■ PROMPT:
In the records below, give each line as one string in a JSON list. Start at the line containing "लाइव टेबल है, सामाजिक।", end at the line containing "रणनीति और कार्यान्वयन", and leave out blank lines.

*** DATA SHOWN Section Begins ***

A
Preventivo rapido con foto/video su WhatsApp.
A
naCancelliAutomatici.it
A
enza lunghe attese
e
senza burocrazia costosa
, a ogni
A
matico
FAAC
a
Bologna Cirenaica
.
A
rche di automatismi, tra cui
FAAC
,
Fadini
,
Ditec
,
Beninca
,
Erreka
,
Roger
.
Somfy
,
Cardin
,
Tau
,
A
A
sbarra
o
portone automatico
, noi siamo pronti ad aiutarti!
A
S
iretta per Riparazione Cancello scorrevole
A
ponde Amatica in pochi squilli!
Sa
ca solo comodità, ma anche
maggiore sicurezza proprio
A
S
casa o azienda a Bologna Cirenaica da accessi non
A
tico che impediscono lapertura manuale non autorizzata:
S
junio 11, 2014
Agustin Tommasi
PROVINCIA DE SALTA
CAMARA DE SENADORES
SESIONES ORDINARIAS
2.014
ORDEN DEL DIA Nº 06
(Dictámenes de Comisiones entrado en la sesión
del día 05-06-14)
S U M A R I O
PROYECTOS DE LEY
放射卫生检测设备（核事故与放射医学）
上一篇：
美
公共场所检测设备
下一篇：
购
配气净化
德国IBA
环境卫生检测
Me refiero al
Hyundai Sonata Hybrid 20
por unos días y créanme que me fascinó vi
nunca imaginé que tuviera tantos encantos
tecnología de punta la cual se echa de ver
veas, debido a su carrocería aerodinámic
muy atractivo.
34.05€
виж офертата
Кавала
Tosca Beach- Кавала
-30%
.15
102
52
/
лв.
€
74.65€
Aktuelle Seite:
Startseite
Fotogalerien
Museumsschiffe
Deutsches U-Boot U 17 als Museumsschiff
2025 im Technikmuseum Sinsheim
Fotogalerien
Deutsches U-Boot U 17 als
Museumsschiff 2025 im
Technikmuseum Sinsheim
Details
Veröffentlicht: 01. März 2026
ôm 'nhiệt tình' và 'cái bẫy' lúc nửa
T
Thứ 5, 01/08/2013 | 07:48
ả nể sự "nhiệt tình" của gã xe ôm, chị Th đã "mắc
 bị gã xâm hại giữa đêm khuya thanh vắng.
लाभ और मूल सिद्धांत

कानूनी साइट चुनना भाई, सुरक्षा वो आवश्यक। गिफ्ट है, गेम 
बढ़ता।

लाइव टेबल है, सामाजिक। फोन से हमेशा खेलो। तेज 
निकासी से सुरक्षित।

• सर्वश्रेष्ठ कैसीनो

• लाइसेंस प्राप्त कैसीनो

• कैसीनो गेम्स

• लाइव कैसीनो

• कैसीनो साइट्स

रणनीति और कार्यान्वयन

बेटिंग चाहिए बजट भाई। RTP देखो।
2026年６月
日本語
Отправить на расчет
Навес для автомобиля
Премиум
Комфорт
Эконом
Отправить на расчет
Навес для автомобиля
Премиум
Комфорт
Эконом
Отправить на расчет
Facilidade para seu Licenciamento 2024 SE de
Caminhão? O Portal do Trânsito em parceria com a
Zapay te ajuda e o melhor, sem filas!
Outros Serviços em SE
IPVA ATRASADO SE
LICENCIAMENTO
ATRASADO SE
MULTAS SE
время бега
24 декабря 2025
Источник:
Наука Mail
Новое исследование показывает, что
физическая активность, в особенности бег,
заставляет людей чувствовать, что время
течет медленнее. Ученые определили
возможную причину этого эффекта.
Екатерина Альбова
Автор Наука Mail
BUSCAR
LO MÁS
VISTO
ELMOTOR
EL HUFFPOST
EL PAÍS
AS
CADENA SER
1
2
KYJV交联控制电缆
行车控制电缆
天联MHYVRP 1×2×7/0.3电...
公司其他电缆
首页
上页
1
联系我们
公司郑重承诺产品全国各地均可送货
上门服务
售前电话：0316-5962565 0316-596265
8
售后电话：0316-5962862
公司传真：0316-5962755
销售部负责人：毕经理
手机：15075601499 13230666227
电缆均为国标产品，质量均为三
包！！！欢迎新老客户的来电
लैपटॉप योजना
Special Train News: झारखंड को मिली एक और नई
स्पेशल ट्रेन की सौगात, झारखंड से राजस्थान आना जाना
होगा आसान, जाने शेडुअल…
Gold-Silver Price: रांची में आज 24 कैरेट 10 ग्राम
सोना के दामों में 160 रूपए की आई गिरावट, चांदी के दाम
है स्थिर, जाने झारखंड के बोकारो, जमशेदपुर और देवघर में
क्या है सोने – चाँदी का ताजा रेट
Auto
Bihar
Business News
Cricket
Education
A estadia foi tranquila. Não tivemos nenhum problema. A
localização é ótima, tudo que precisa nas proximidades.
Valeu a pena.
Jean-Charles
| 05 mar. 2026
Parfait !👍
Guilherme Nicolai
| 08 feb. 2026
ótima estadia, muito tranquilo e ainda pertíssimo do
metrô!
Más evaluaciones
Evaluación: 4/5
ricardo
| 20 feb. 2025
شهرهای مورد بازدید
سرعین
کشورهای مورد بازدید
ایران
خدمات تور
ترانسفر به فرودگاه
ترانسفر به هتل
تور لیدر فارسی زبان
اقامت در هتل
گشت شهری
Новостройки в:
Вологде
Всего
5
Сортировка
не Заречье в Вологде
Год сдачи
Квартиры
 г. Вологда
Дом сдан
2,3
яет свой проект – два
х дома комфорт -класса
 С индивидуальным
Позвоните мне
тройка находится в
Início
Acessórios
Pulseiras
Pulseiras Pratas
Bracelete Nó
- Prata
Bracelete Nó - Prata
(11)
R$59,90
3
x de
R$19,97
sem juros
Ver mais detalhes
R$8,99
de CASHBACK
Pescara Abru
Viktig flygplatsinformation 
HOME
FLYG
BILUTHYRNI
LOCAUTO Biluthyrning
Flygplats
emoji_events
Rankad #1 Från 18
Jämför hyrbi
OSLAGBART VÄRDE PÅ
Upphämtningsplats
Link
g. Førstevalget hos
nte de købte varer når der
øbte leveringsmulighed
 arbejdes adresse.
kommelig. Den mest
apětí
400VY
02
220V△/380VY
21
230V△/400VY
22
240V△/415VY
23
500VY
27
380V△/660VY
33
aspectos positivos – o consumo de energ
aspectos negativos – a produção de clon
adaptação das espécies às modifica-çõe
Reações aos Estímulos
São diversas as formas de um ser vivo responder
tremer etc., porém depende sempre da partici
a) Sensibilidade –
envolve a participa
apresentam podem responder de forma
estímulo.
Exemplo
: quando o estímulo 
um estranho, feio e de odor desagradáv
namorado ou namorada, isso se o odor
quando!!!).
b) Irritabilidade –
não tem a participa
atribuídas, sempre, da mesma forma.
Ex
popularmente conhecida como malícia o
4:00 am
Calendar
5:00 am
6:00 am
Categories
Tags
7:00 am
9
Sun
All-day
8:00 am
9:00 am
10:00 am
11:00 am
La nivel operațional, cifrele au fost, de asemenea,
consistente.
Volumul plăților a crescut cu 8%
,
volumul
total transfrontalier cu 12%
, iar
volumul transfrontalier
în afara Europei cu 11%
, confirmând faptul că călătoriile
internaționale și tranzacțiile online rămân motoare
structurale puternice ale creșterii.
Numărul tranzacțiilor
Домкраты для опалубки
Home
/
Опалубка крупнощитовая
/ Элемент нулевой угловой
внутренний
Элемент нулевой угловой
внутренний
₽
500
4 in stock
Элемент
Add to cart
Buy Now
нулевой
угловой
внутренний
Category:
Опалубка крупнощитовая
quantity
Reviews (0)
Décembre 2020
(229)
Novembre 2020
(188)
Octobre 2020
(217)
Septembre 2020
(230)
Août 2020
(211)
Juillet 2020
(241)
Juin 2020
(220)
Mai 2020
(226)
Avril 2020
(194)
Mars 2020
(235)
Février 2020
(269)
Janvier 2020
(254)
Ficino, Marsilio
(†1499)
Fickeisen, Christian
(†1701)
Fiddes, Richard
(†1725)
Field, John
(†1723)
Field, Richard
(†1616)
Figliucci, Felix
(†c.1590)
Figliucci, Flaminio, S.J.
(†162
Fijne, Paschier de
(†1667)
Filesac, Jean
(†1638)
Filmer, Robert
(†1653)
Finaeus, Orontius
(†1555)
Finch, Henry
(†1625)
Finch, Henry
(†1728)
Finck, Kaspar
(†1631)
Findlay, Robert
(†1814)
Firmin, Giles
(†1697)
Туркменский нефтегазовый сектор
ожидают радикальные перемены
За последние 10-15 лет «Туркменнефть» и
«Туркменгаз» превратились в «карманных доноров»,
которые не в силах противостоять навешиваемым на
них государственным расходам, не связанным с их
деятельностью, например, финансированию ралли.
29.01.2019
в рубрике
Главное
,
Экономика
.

*** DATA SHOWN Section Ends ***

■ RESPONSE AREA:
[
  "लाइव टेबल है, सामाजिक। फोन से हमेशा खेलो। तेज ",
  "निकासी से सुरक्षित।",
  "• सर्वश्रेष्ठ कैसीनो",
  "• लाइसेंस प्राप्त कैसीनो",
  "• कैसीनो गेम्स",
  "• लाइव कैसीनो",
  "• कैसीनो साइट्स",
  "रणनीति और कार्यान्वयन"
]